Homero y Los Rodríguez
Aunque nos resulte evidente el mal que padecen el columnista y el instagramer, el mal de despojar de sentido propio el momento que están viviendo y concebirlo como una mera fuente de recursos, también entrevemos tras él la sombra de una verdad distorsionada. Siquiera oscuramente, ambos comprenden mejor que muchos otros la importancia de la palabra y de la imagen, que inmortalizan la vivencia y la dignifican. "Cantar es disparar contra el olvido", dicen Los Rodríguez en Todavía una canción de amor, con letra escrita por Joaquín Sabina. Nuestro columnista y nuestro instagramer, frívolos en apariencia, sospechan eso mismo y piensan secretamente que tal vez no merezca la pena visitar Roma si uno no puede describirles después a sus amigos la magnificencia del Coliseo, y también que incluso las mayores gestas pierden grandeza cuando no hay un Homero que las cante, un Velázquez que las pinte o un Miguel Ángel que las esculpa. En realidad, ¿cómo discrepar de ellos? Quizá, no, la cuestión no sea vivir para tener algo que contar, pero ―¡imposible negarlo!― sí lo es vivir primero y contar después (¡incluso cuando es otro quien cuenta!).
En A mí toda la gloria, el filósofo francés Fabrice Hadjadj se refiere a la estrecha unión entre los héroes, que viven, y a los poetas, que cantan:
"Los poetas y los héroes no sólo se yuxtaponen. Están íntimamente unidos en una comunidad natural, puesto que los unos no pueden existir sin los otros. Los poetas cantan las hazañas de los héroes y a los héroes no se les atribuiría gloria ninguna sin la fama que les proporcionan los poetas (…) Si las acciones más bellas no tuvieran una boca que las exaltase, se quedarían inexorablemente en la sombra del olvido y su brillo se marchitaría rápidamente".
El hombre captura como con una red el momento presente y luego lo libera en un diálogo, en un texto, en un dibujo, en una publicación de Instagram. Y ese regreso sobre lo vivido, sobre lo que ya no es sino en la memoria, contribuye a su vez a encender el entusiasmo ajeno. Si amamos la vida, es en parte porque antes alguien nos la ha presentado como buena. Deseamos tomar unas cervezas en una taberna porque antes hemos leído a Chesterton, o quizá escuchado a nuestro padre, ensalzar ese acto que nos resulta, ejem, tan banal y que es realmente tan humano.
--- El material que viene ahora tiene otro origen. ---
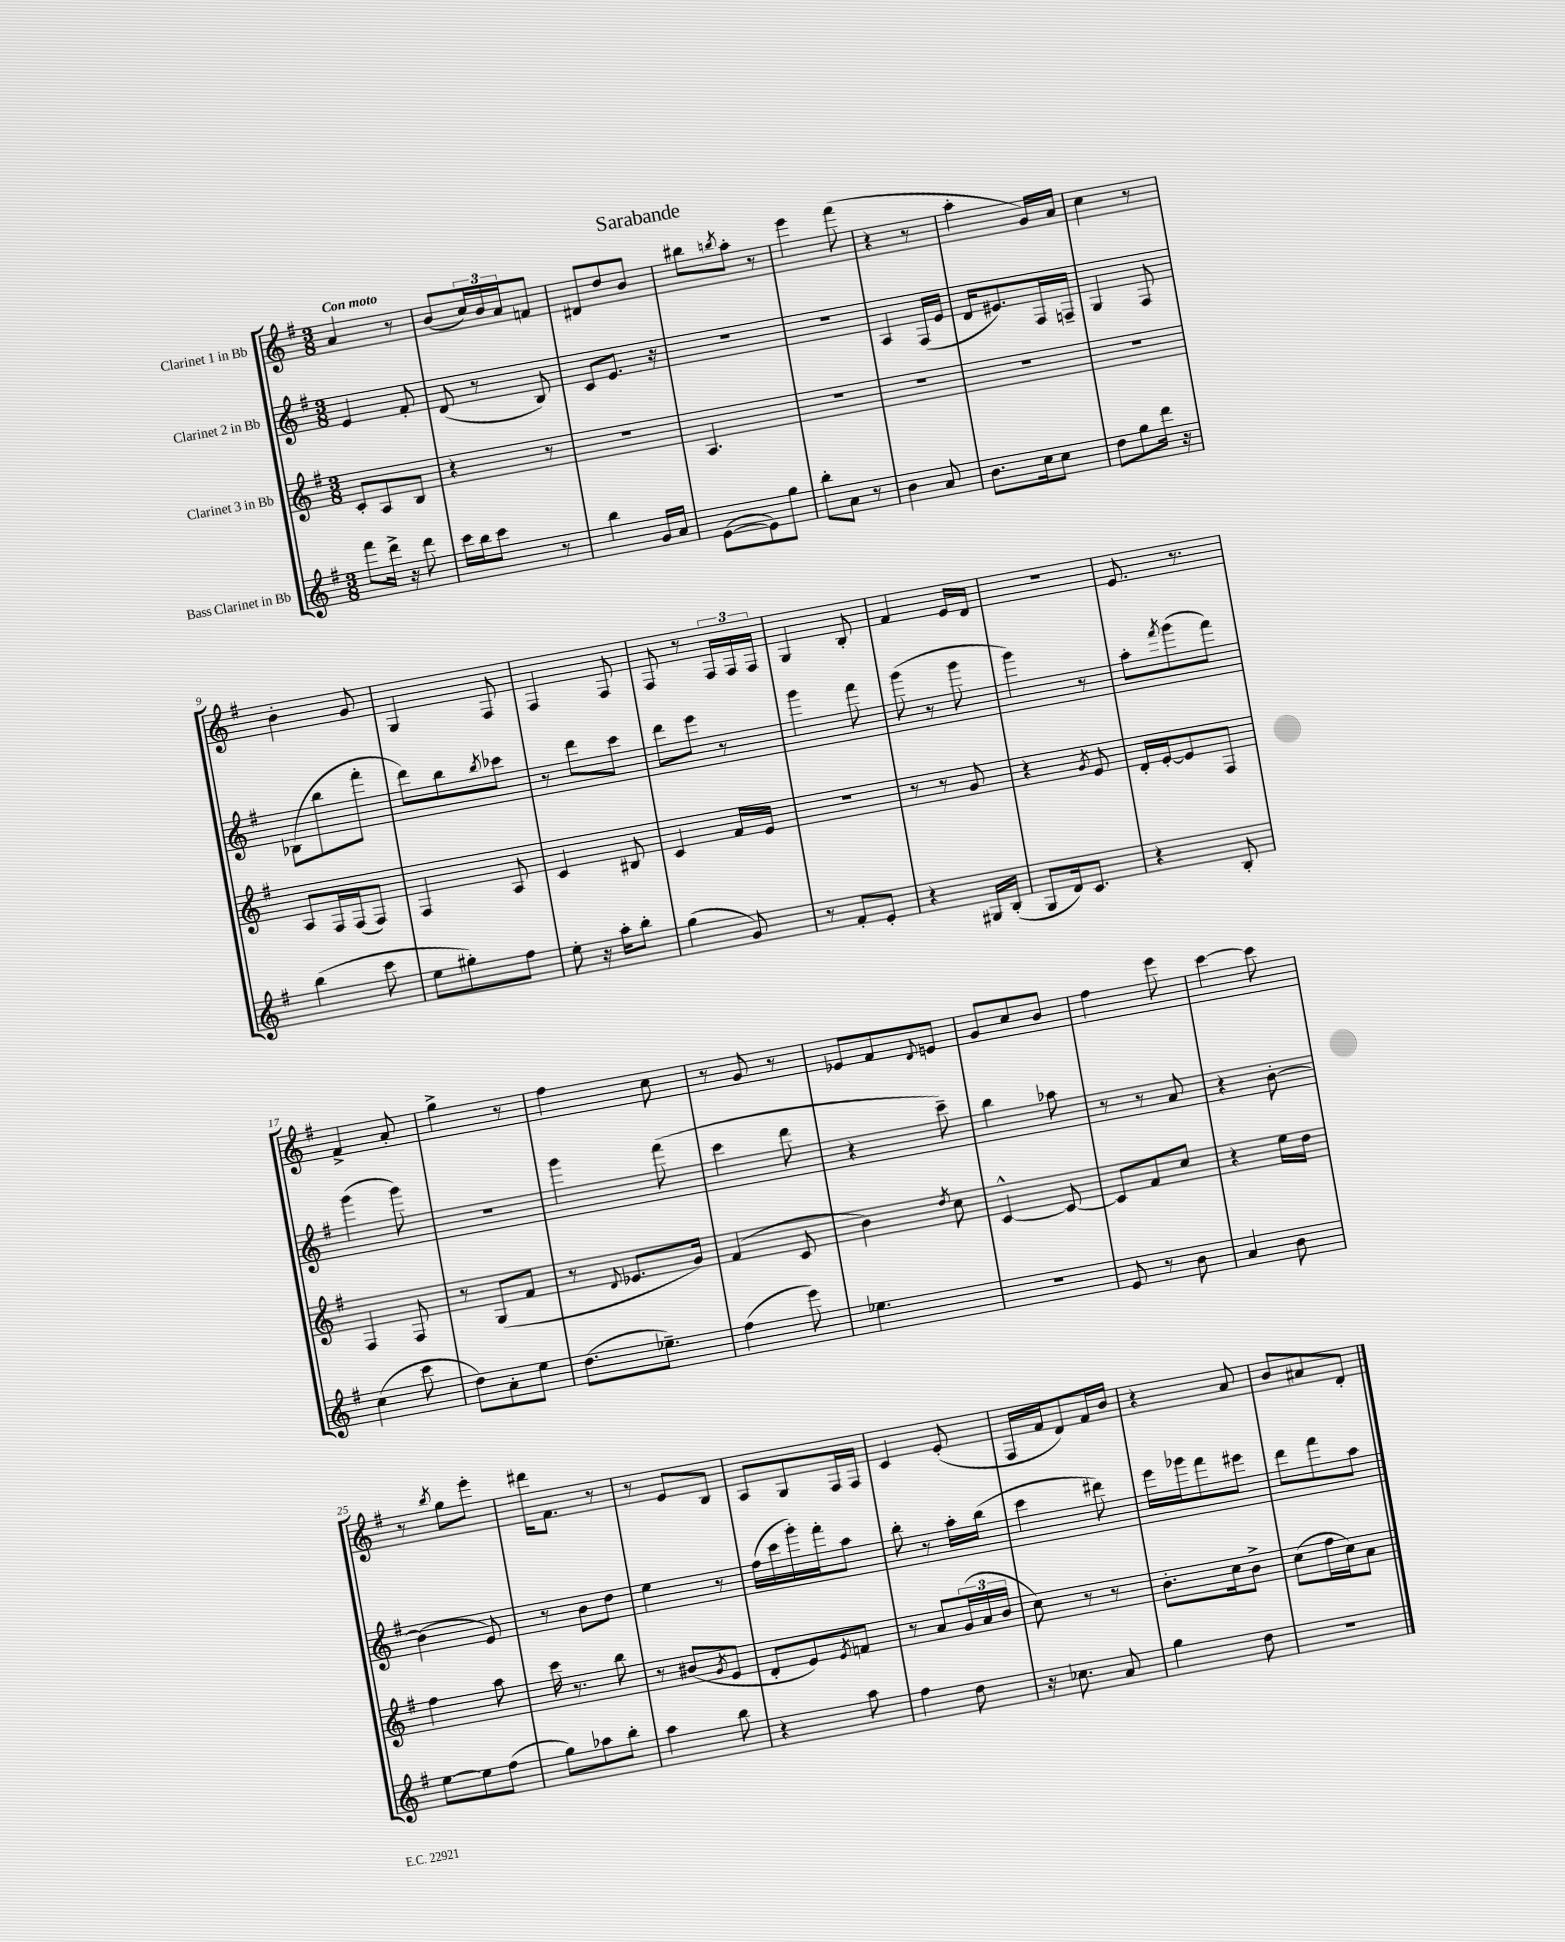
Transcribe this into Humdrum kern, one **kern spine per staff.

Deseamos contemplar un paisaje hermoso porque antes hemos podido contemplar uno en el lienzo de un pintor impresionista o en las publicaciones de nuestro influencer de cabecera. Deseamos la vivencia, en fin, porque antes nos ha conmovido la palabra.
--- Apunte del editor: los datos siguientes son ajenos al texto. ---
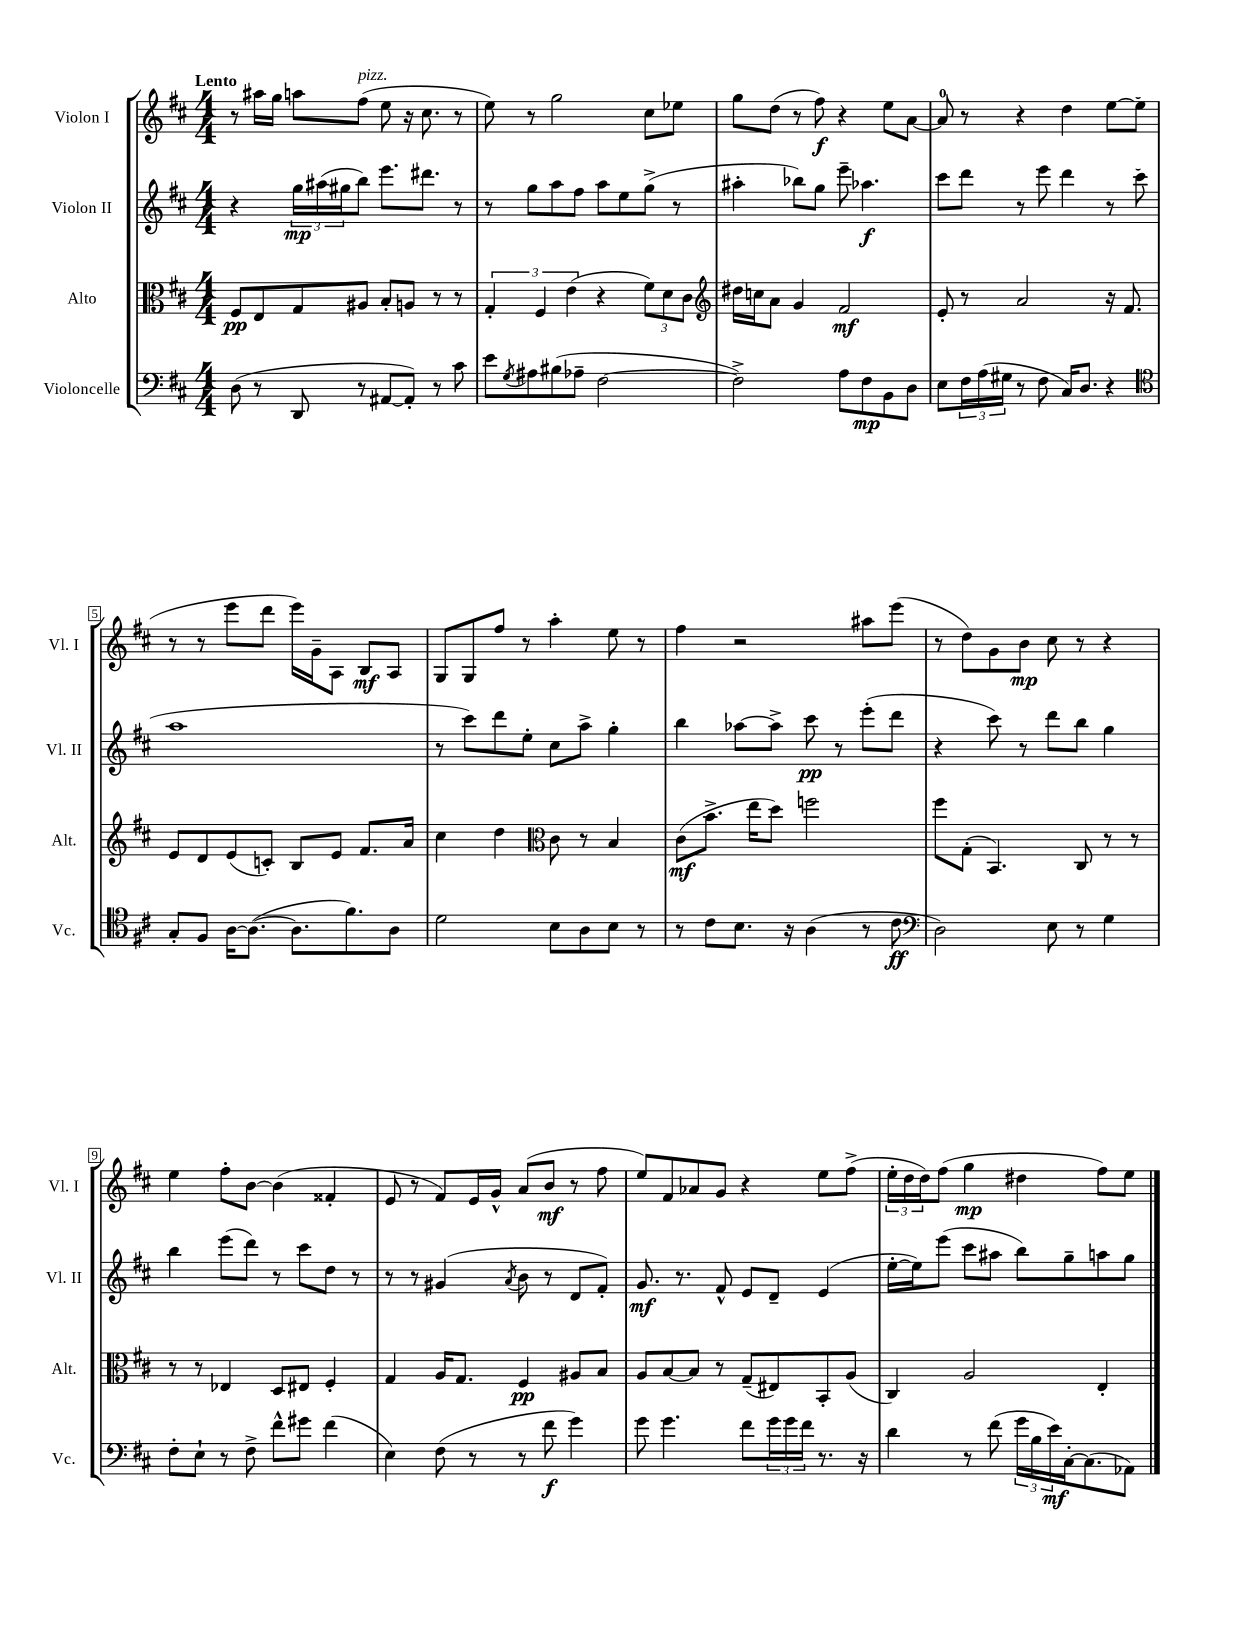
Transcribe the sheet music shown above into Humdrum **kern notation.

**kern	**kern	**kern	**kern
*staff4	*staff3	*staff2	*staff1
*clefF4	*clefC3	*clefG2	*clefG2
*k[f#c#]	*k[f#c#]	*k[f#c#]	*k[f#c#]
*M4/4	*M4/4	*M4/4	*M4/4
(8D	8F#	4r	8r
8r	8E	.	16aa#
.	.	.	16gg
8DD	8G	24gg	8aa
.	.	(24aa#	.
.	.	24gg#	.
8r	8A#	8bb)	(8ff#
[8AA#	8B'	8.eee	8ee
8AA#'])	8A	.	16r
.	.	8.ddd#	8.cc#
8r	8r	.	.
8c#	8r	8r	8r
=	=	=	=
8e	6G'	8r	8ee)
8qG	.	.	.
8A#	.	8gg	8r
.	6F#	.	.
(8B#	.	8aa	2gg
.	(6e	.	.
8A-~	.	8ff#	.
[2F#	4r	8aa	.
.	.	8ee	.
.	12f#)	(8gg^	8cc#
.	12d	.	.
.	.	8r	8ee-
.	12c#	.	.
=	=	=	=
*	*clefG2	*	*
2F#^])	16dd#	4aa#'	8gg
.	16cc	.	.
.	8a	.	(8dd
.	4g	8bb-)	8r
.	.	8gg	8ff#)
8A	2f#	8eee~	4r
8F#	.	4.aa-	.
8BB	.	.	8ee
8D	.	.	[8a
=	=	=	=
8E	8e'	8ccc#	8a]
24F#	8r	8ddd	8r
(24A	.	.	.
24G#	.	.	.
8r	2a	8r	4r
8F#	.	8eee	.
16C#)	.	4ddd	4dd
8.D	.	.	.
4r	16r	8r	[8ee
.	8.f#	.	.
.	.	(8ccc#	(8ee]
=	=	=	=
*clefC4	*	*	*
8G'	8e	1aa	8r
8F#	8d	.	8r
[16A	(8e	.	8eee
(8.A_	.	.	.
.	8c')	.	8ddd
8.A]	8B	.	16eee)
.	.	.	16g~
.	8e	.	8A
8.f#)	.	.	.
.	8.f#	.	8B
8A	.	.	8A
.	16a	.	.
=	=	=	=
2d	4cc#	8r	8G
.	.	8ccc#)	8G
.	4dd	8ddd	8ff#
.	.	8ee'	8r
*	*clefC3	*	*
8B	8c#	8cc#	4aa'
8A	8r	8aa^	.
8B	4B	4gg'	8ee
8r	.	.	8r
=	=	=	=
8r	(8c#	4bb	4ff#
8c#	8.b^	.	.
8.B	.	[8aa-	2r
.	16ee	.	.
.	8dd)	8aa-^]	.
16r	.	.	.
(4A	2ff	8ccc#	.
.	.	8r	.
8r	.	(8eee'	8aa#
8c#	.	8ddd	(8eee
=	=	=	=
*clefF4	*	*	*
2D)	8ff#	4r	8r
.	(8G'	.	8dd)
.	4.BB)	8ccc#)	8g
.	.	8r	8b
8E	.	8ddd	8cc#
8r	8C#	8bb	8r
4G	8r	4gg	4r
.	8r	.	.
=	=	=	=
8F#'	8r	4bb	4ee
8E`	8r	.	.
8r	4E-	(8eee	8ff#'
8F#^	.	8ddd)	[8b
8f#^^	8D	8r	(4b]
8g#	8E#	8ccc#	.
(4f#	4F#'	8dd	4f##'
.	.	8r	.
=	=	=	=
4E)	4G	8r	8e
.	.	8r	8r
(8F#	16A	(4g#	8f#)
.	8.G	.	.
8r	.	.	16e
.	.	.	16g^^
.	.	8qa	.
8r	4F#	8b	(8a
8f#	.	8r	8b
4g)	8A#	8d	8r
.	8B	8f#')	8ff#
=	=	=	=
8g	8A	8.g	8ee)
4.g	[8B	.	8f#
.	.	8.r	.
.	8B]	.	8a-
.	8r	8f#^^	8g
8f#	(8G~	8e	4r
24g	8E#)	8d~	.
24g	.	.	.
24f#	.	.	.
8.r	8BB'	(4e	8ee
.	(8A	.	(8ff#^
16r	.	.	.
=	=	=	=
4d	4C#)	[16ee'	24ee'
.	.	.	24dd
.	.	16ee])	.
.	.	.	24dd)
.	.	(8eee	(8ff#
8r	2A	8ccc#	4gg
(8f#	.	8aa#	.
24g	.	8bb)	4dd#
24B	.	.	.
24e)	.	.	.
[16C#'	.	8gg~	.
(8.C#]	.	.	.
.	4E'	8aa	8ff#)
8AA-)	.	8gg	8ee
==	==	==	==
*-	*-	*-	*-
Dice Hadjadj que el héroe necesita al poeta para seguir siendo héroe. Yo subo la apuesta y afirmo que el hombre contemporáneo lo necesita para seguir siendo humano. Al poeta, al pintor, al columnista, al músico, al hombre que vive y lo cuenta. En la era de las pirotecnias virtuales, nada contribuye más a nuestra humanidad que un hombre que paladea la bella sencillez de lo real y la sublima para todos con su arte, por precario que éste sea.